IL DISEGNO GOVERNATIVO IN CLASSE da IL MANIFESTO
Il disegno governativo in classe
Scuola Un recente caso ha sollevato preoccupazioni sulla libertà d’insegnamento in Italia
Lucio Biasiori, Vincenzo Lavenia 18/04/2025
Un recente caso ha sollevato preoccupazioni sulla libertà d’insegnamento in Italia. Come segnalato da Michele Lucivero su Roars, la casa editrice Clitt del gruppo Zanichelli ha pubblicato un manuale di Scienze sociali in inglese per gli istituti professionali contenente un riadattamento di un articolo della Ong Human Rights Watch sulla revisione, operata dal governo Conte II, del decreto Sicurezza firmato dal precedente governo giallo-verde in materia di immigrazione e sicurezza.
Come si può verificare anche in rete, il testo della Ong si limitava a registrare le modifiche introdotte dal nuovo decreto rispetto alle precedenti e più restrittive misure. Il ministero dell’Istruzione (e del Merito!) ha però espresso delle riserve e così l’editore ha ritirato il libro dal commercio, rimuovendo la scheda dalla versione online e sostituendo nel cartaceo il contenuto oggetto di segnalazione col testo della legge.
In più, ha inviato una comunicazione ufficiale, sottoscritta dalla direttrice generale del ministero, ai dirigenti delle scuole che avevano adottato il libro.
Se leggiamo questa vicenda accostandola alle intenzioni ideologiche delle Nuove indicazioni nazionali per l’insegnamento della storia nella scuola dell’infanzia e del primo ciclo di istruzione, l’episodio solleva interrogativi sul ruolo del governo nel controllo di temi considerati controversi nei libri di testo e, quindi, sulla libertà d’insegnamento garantita dalla Costituzione.
Frutto del lavoro di una commissione nominata dal ministro Valditara e presieduta da Ernesto Galli della Loggia, le Indicazioni sulla storia si aprono con questa frase sconcertante: «Solo l’Occidente conosce la Storia». La frase, comprensibilmente, ha suscitato un vespaio di polemiche. A sostegno di questa affermazione – falsa, oltreché ingiusta – viene chiamato in causa il più importante storico del Novecento e un martire della resistenza al nazifascismo come Marc Bloch che è stato un maestro della storia comparata, una forma di conoscenza agli antipodi dell’idea del documento.

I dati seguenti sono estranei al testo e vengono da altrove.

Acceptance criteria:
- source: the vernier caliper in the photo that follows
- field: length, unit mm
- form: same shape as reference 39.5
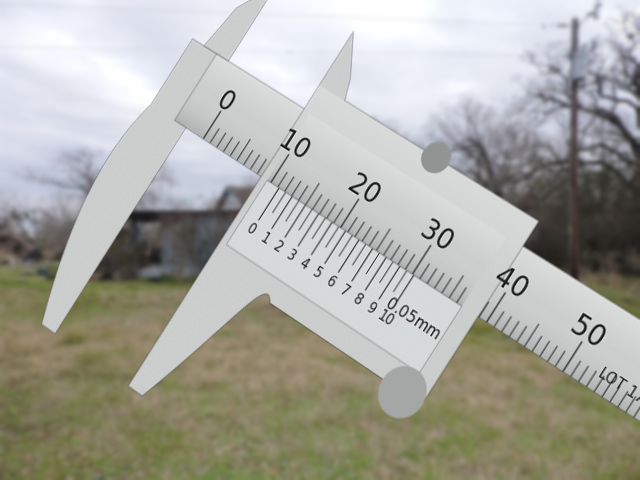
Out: 11.2
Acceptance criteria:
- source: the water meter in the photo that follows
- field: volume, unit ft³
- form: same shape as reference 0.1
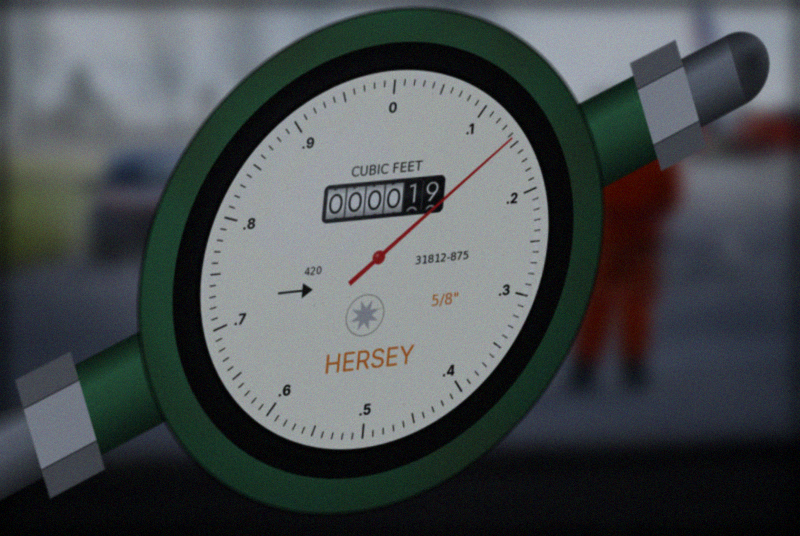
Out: 19.14
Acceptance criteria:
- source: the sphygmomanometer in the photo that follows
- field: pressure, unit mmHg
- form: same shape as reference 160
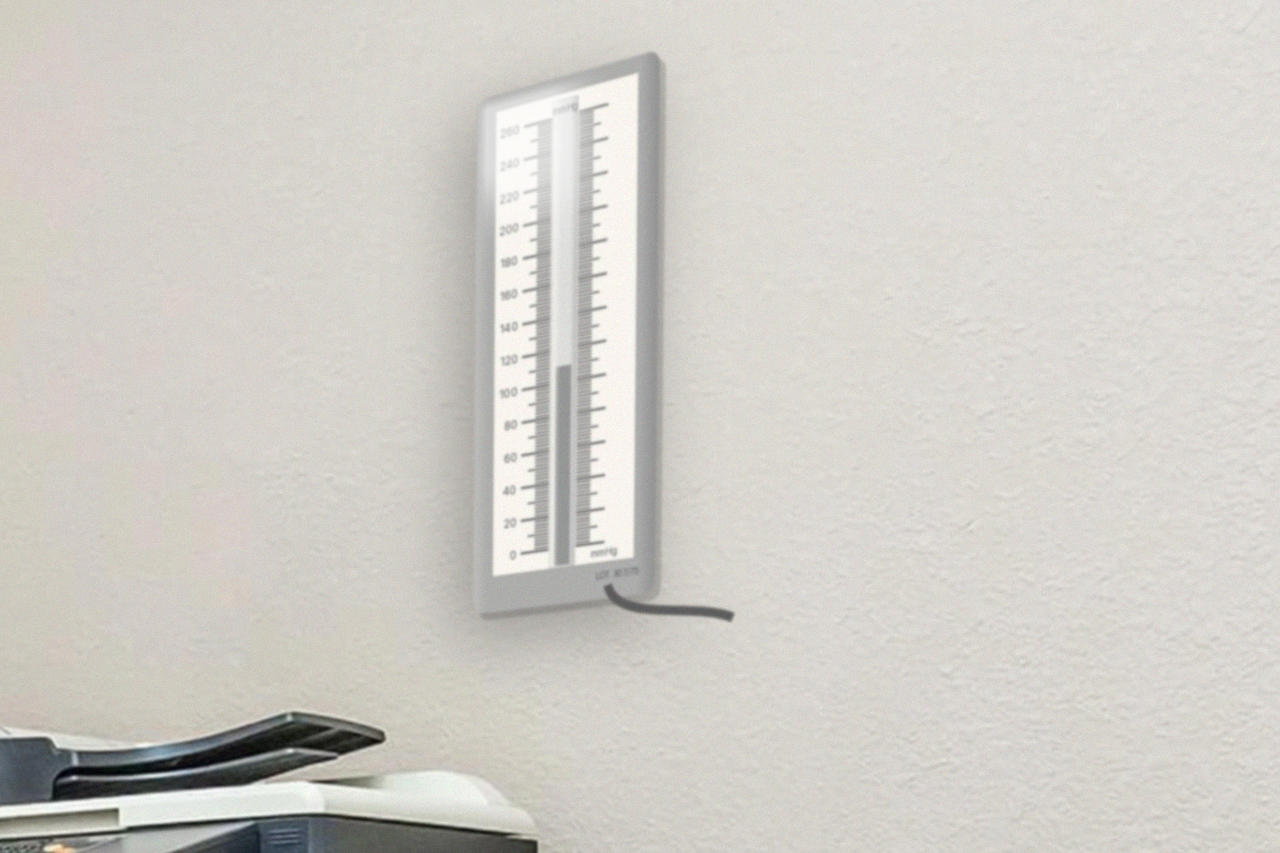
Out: 110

Negli incontri che ha tenuto con i presidenti delle principali società storiche del paese, Galli della Loggia ha rivendicato il carattere ideologico delle indicazioni: per lui si tratta di porre rimedio al debole sentimento nazionale italiano e non di aiutare una generazione di studenti e di studentesse, provenienti tra l’altro da un’Italia infinitamente più multiculturale e multietnica di quella che i membri della commissione hanno visto durante i loro anni di scuola, a comprendere il presente alla luce del passato.
Per di più, al di là del preambolo, il resto di queste indicazioni nazionali, in particolare la parte volta a definire i contenuti dei programmi di insegnamento, si configura come uno strumento per dettare un programma che a sua volta si dovrebbe tradurre – ci risiamo – in una futura e radicale riscrittura dei manuali scolastici, dove il caso della correzione richiesta dal ministero e prontamente accolta dall’editore non sarà più l’eccezione ma rischierebbe di diventare la regola.
Dopo l’Unità d’Italia, i membri del Sant’Uffizio erano così inquietati dalla libertà di insegnamento nelle scuole laiche del Regno da chiedere ai governi liberali di censurare i testi di insegnamento, a loro dire sovversivi e irrispettosi della tradizione cattolica. Durante il regime di Mussolini gli scolari erano indottrinati coi miti classici e le storie edificanti di un Risorgimento riscritto a uso del fascismo (le stesse che Galli della Loggia ricorda con nostalgia). Le favole e la religione stavano prima della comprensione razionale; la nazione aveva bisogno di eroi, in vista dello scontro militare coi suoi nemici.
Il governo e gli intellettuali che arruola vogliono forse una scuola che formi soldati, più che cittadini? Vogliono una scuola che insegni l’esclusione e insista sul primato dell’Occidente? O si tratta dell’ennesimo segnale di un revanscismo ideologico che mette a nudo la crisi irreversibile di questa parte di mondo? C’è da augurarsi che gli storici, gli insegnanti, gli editori e chiunque possieda ancora spirito critico e senso della realtà non ceda alla deriva.